--- PROVIDED MATERIAL Enclosed Below ---
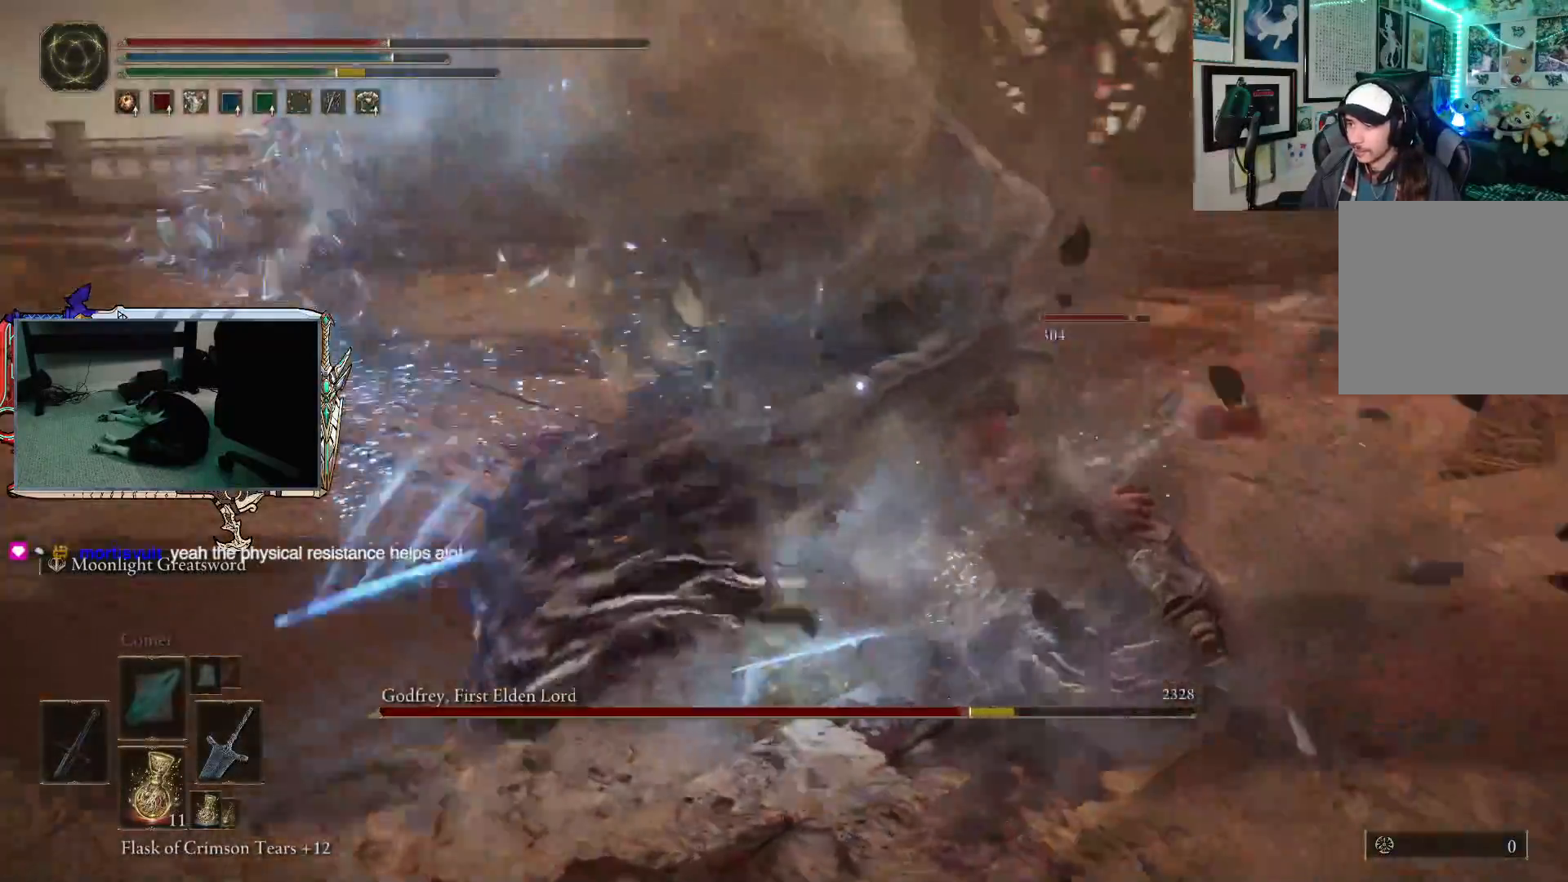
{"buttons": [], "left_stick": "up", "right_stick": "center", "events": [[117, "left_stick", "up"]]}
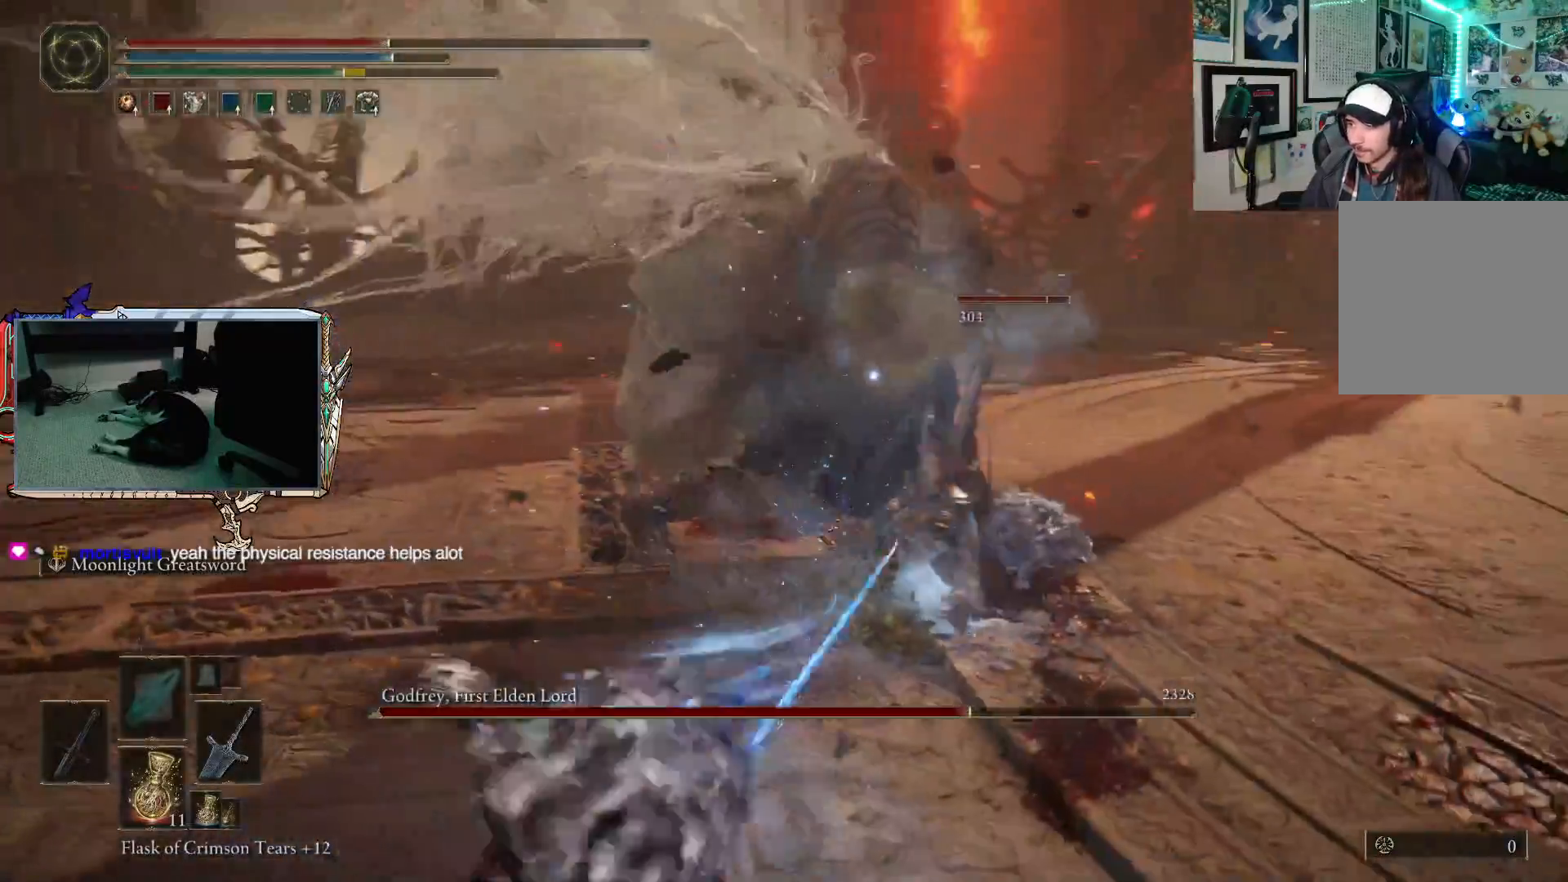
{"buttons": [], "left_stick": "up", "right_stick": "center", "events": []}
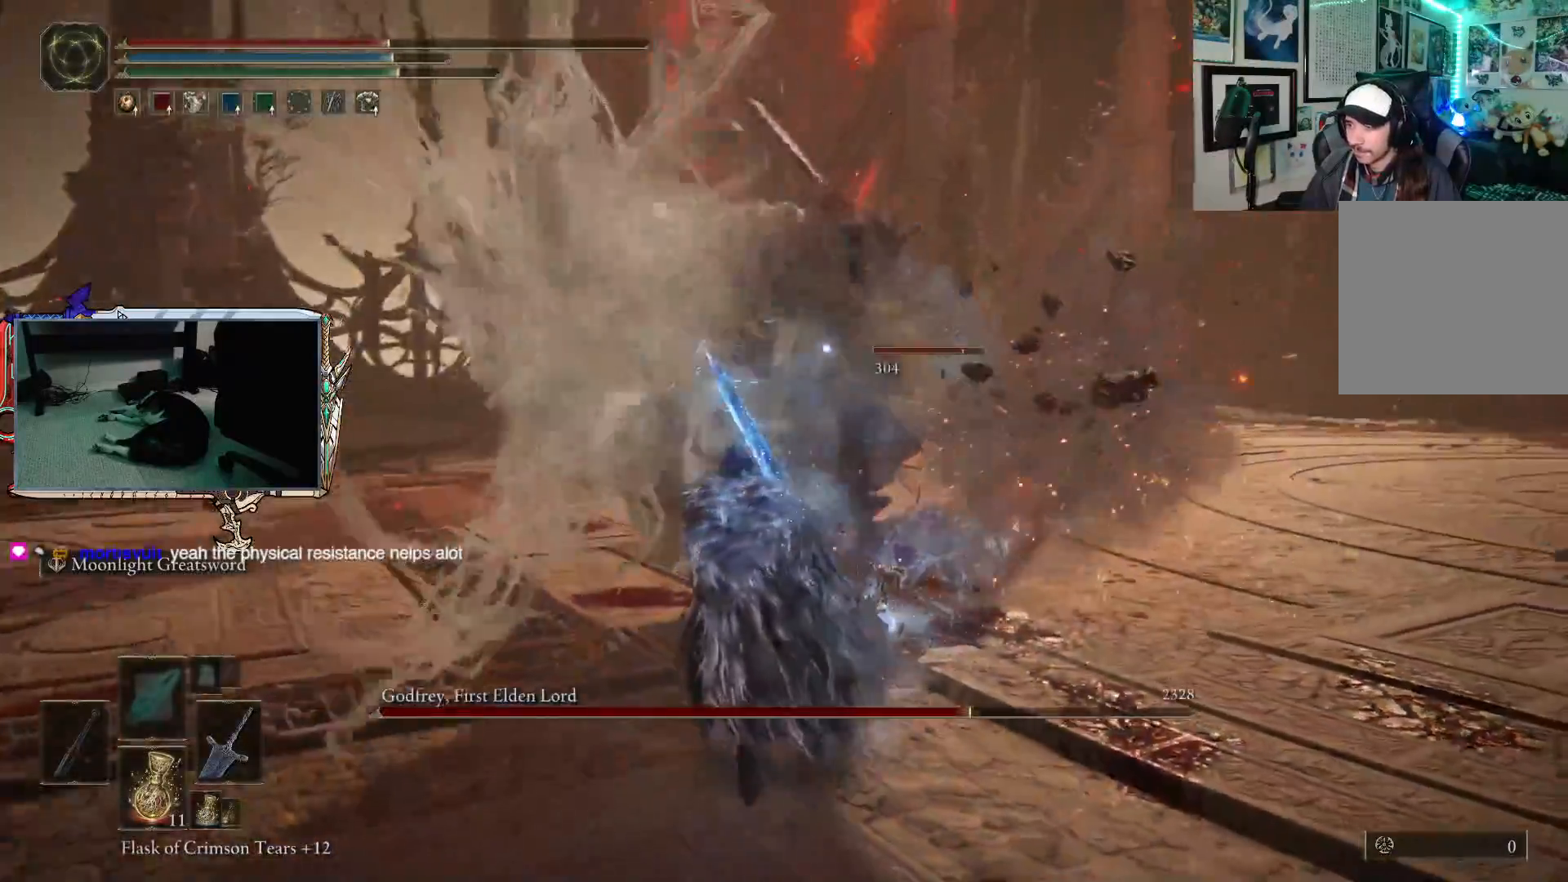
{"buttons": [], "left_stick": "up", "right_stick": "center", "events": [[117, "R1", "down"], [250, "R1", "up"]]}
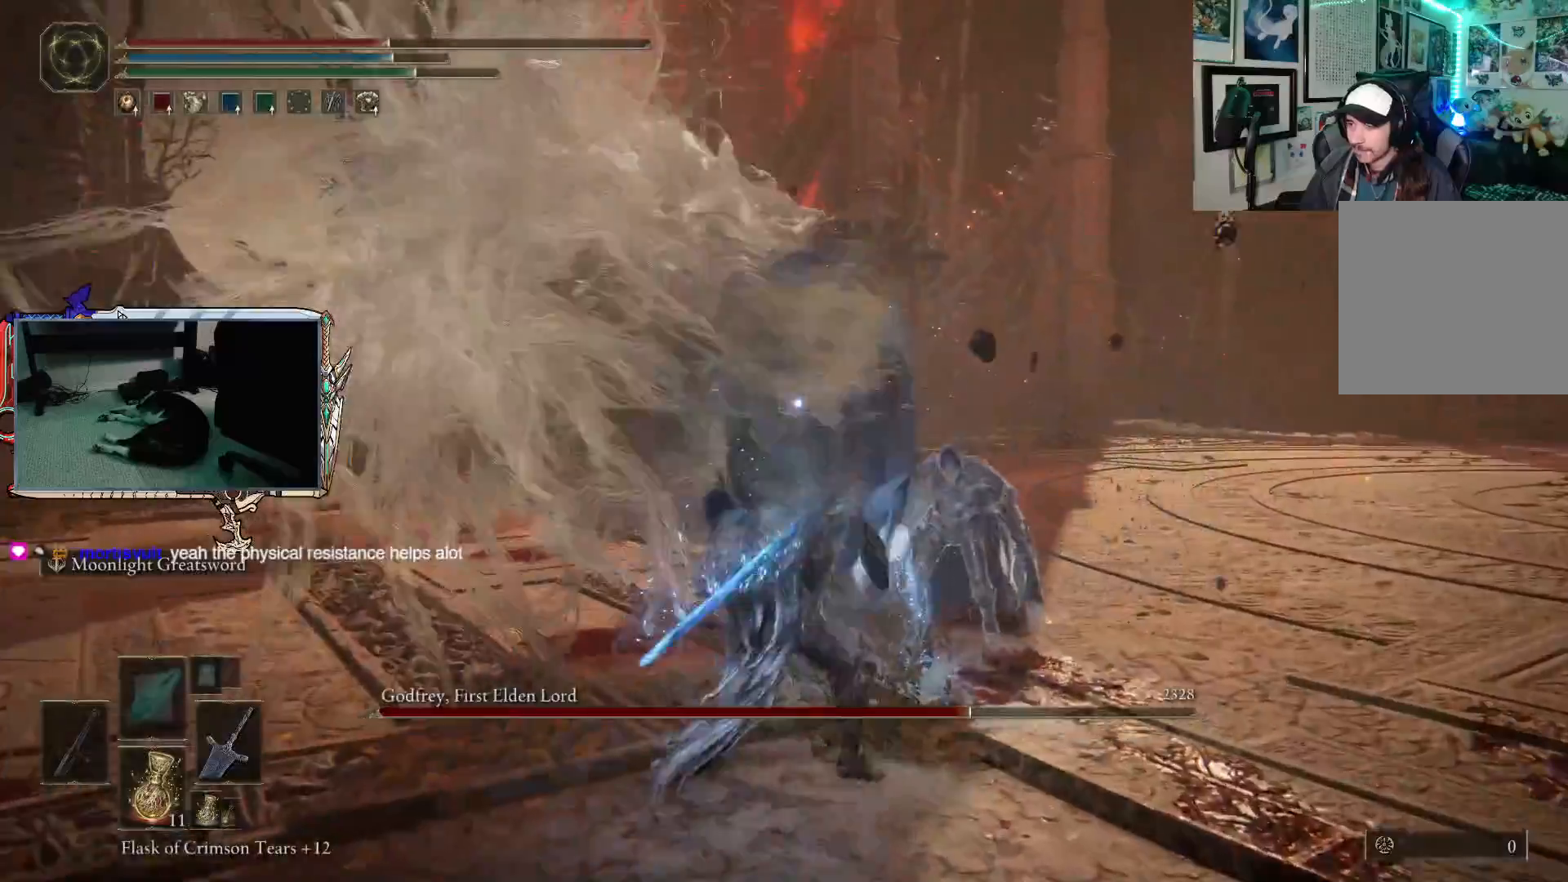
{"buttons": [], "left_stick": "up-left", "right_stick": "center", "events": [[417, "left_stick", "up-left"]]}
--- End of Enclosed PROVIDED MATERIAL ---
◆ TRY IT
Omit the pictures, then give all the lines above again exactly.

◆ TASK RESPONSE
{"buttons": [], "left_stick": "up", "right_stick": "center", "events": [[117, "left_stick", "up"]]}
{"buttons": [], "left_stick": "up", "right_stick": "center", "events": []}
{"buttons": [], "left_stick": "up", "right_stick": "center", "events": [[117, "R1", "down"], [250, "R1", "up"]]}
{"buttons": [], "left_stick": "up-left", "right_stick": "center", "events": [[417, "left_stick", "up-left"]]}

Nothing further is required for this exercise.